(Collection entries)
******

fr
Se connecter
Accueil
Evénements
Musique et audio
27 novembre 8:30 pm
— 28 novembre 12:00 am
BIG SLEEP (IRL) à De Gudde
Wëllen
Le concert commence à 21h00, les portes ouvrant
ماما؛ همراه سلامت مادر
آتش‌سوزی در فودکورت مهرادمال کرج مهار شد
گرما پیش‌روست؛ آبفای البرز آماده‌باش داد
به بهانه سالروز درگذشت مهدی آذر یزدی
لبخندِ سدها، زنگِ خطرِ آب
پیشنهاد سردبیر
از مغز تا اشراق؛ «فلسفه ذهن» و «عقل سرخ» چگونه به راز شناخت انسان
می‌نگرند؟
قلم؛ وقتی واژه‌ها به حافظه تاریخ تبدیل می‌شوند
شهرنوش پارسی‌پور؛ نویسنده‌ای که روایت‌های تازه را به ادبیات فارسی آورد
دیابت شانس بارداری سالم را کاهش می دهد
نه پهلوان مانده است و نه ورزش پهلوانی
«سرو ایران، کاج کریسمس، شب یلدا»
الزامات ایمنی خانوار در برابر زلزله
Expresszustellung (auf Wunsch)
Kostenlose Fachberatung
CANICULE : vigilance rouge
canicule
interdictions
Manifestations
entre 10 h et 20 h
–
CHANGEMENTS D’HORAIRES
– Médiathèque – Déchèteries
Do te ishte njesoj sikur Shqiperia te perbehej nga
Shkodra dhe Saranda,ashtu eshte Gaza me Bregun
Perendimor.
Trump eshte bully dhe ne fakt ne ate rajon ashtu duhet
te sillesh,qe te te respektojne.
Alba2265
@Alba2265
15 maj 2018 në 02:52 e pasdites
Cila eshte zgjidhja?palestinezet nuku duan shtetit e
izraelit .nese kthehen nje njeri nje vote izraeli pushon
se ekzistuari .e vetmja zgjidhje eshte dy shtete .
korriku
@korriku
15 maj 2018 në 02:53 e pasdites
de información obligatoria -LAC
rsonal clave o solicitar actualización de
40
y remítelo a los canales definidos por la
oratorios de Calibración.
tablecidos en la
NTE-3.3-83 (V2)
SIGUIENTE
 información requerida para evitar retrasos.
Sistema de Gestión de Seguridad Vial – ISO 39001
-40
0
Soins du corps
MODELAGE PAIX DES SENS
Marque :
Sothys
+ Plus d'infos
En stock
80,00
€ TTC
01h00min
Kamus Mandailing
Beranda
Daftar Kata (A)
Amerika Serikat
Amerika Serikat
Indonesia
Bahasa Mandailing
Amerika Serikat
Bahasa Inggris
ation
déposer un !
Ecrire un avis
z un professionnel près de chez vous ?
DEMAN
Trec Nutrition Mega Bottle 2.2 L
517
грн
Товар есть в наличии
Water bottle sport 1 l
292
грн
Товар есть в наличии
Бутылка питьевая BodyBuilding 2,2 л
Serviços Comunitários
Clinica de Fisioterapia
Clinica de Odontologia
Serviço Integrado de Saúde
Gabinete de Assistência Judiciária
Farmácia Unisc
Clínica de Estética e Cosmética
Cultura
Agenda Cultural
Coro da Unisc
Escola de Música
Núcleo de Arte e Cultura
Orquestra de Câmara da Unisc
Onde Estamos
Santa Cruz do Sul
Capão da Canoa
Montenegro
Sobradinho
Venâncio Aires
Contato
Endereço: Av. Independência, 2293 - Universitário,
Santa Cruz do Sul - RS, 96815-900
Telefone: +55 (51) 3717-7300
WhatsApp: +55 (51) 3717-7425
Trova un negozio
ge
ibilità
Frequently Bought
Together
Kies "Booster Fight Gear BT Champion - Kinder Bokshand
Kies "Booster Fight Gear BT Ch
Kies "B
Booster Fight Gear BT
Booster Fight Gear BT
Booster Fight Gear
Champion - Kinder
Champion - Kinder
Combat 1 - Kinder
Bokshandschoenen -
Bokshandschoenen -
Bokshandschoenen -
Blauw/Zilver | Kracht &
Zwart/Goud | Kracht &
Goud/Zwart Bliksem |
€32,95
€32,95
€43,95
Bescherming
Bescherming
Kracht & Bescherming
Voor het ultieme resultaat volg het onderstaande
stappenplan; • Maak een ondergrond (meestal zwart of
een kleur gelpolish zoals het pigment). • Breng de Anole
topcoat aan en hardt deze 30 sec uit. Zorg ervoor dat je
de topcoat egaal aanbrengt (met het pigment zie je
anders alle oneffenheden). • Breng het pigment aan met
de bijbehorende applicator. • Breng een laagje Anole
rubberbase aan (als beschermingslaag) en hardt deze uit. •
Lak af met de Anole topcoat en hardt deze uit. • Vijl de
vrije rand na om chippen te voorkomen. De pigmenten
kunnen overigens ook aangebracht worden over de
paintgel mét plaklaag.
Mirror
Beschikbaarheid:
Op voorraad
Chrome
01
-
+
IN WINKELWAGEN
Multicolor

******

» **What to work on**: Write down every record shown above precisely.

» **Solution to this problem**:
fr
Se connecter
Accueil
Evénements
Musique et audio
27 novembre 8:30 pm
— 28 novembre 12:00 am
BIG SLEEP (IRL) à De Gudde
Wëllen
Le concert commence à 21h00, les portes ouvrant
ماما؛ همراه سلامت مادر
آتش‌سوزی در فودکورت مهرادمال کرج مهار شد
گرما پیش‌روست؛ آبفای البرز آماده‌باش داد
به بهانه سالروز درگذشت مهدی آذر یزدی
لبخندِ سدها، زنگِ خطرِ آب
پیشنهاد سردبیر
از مغز تا اشراق؛ «فلسفه ذهن» و «عقل سرخ» چگونه به راز شناخت انسان
می‌نگرند؟
قلم؛ وقتی واژه‌ها به حافظه تاریخ تبدیل می‌شوند
شهرنوش پارسی‌پور؛ نویسنده‌ای که روایت‌های تازه را به ادبیات فارسی آورد
دیابت شانس بارداری سالم را کاهش می دهد
نه پهلوان مانده است و نه ورزش پهلوانی
«سرو ایران، کاج کریسمس، شب یلدا»
الزامات ایمنی خانوار در برابر زلزله
Expresszustellung (auf Wunsch)
Kostenlose Fachberatung
CANICULE : vigilance rouge
canicule
interdictions
Manifestations
entre 10 h et 20 h
–
CHANGEMENTS D’HORAIRES
– Médiathèque – Déchèteries
Do te ishte njesoj sikur Shqiperia te perbehej nga
Shkodra dhe Saranda,ashtu eshte Gaza me Bregun
Perendimor.
Trump eshte bully dhe ne fakt ne ate rajon ashtu duhet
te sillesh,qe te te respektojne.
Alba2265
@Alba2265
15 maj 2018 në 02:52 e pasdites
Cila eshte zgjidhja?palestinezet nuku duan shtetit e
izraelit .nese kthehen nje njeri nje vote izraeli pushon
se ekzistuari .e vetmja zgjidhje eshte dy shtete .
korriku
@korriku
15 maj 2018 në 02:53 e pasdites
de información obligatoria -LAC
rsonal clave o solicitar actualización de
40
y remítelo a los canales definidos por la
oratorios de Calibración.
tablecidos en la
NTE-3.3-83 (V2)
SIGUIENTE
 información requerida para evitar retrasos.
Sistema de Gestión de Seguridad Vial – ISO 39001
-40
0
Soins du corps
MODELAGE PAIX DES SENS
Marque :
Sothys
+ Plus d'infos
En stock
80,00
€ TTC
01h00min
Kamus Mandailing
Beranda
Daftar Kata (A)
Amerika Serikat
Amerika Serikat
Indonesia
Bahasa Mandailing
Amerika Serikat
Bahasa Inggris
ation
déposer un !
Ecrire un avis
z un professionnel près de chez vous ?
DEMAN
Trec Nutrition Mega Bottle 2.2 L
517
грн
Товар есть в наличии
Water bottle sport 1 l
292
грн
Товар есть в наличии
Бутылка питьевая BodyBuilding 2,2 л
Serviços Comunitários
Clinica de Fisioterapia
Clinica de Odontologia
Serviço Integrado de Saúde
Gabinete de Assistência Judiciária
Farmácia Unisc
Clínica de Estética e Cosmética
Cultura
Agenda Cultural
Coro da Unisc
Escola de Música
Núcleo de Arte e Cultura
Orquestra de Câmara da Unisc
Onde Estamos
Santa Cruz do Sul
Capão da Canoa
Montenegro
Sobradinho
Venâncio Aires
Contato
Endereço: Av. Independência, 2293 - Universitário,
Santa Cruz do Sul - RS, 96815-900
Telefone: +55 (51) 3717-7300
WhatsApp: +55 (51) 3717-7425
Trova un negozio
ge
ibilità
Frequently Bought
Together
Kies "Booster Fight Gear BT Champion - Kinder Bokshand
Kies "Booster Fight Gear BT Ch
Kies "B
Booster Fight Gear BT
Booster Fight Gear BT
Booster Fight Gear
Champion - Kinder
Champion - Kinder
Combat 1 - Kinder
Bokshandschoenen -
Bokshandschoenen -
Bokshandschoenen -
Blauw/Zilver | Kracht &
Zwart/Goud | Kracht &
Goud/Zwart Bliksem |
€32,95
€32,95
€43,95
Bescherming
Bescherming
Kracht & Bescherming
Voor het ultieme resultaat volg het onderstaande
stappenplan; • Maak een ondergrond (meestal zwart of
een kleur gelpolish zoals het pigment). • Breng de Anole
topcoat aan en hardt deze 30 sec uit. Zorg ervoor dat je
de topcoat egaal aanbrengt (met het pigment zie je
anders alle oneffenheden). • Breng het pigment aan met
de bijbehorende applicator. • Breng een laagje Anole
rubberbase aan (als beschermingslaag) en hardt deze uit. •
Lak af met de Anole topcoat en hardt deze uit. • Vijl de
vrije rand na om chippen te voorkomen. De pigmenten
kunnen overigens ook aangebracht worden over de
paintgel mét plaklaag.
Mirror
Beschikbaarheid:
Op voorraad
Chrome
01
-
+
IN WINKELWAGEN
Multicolor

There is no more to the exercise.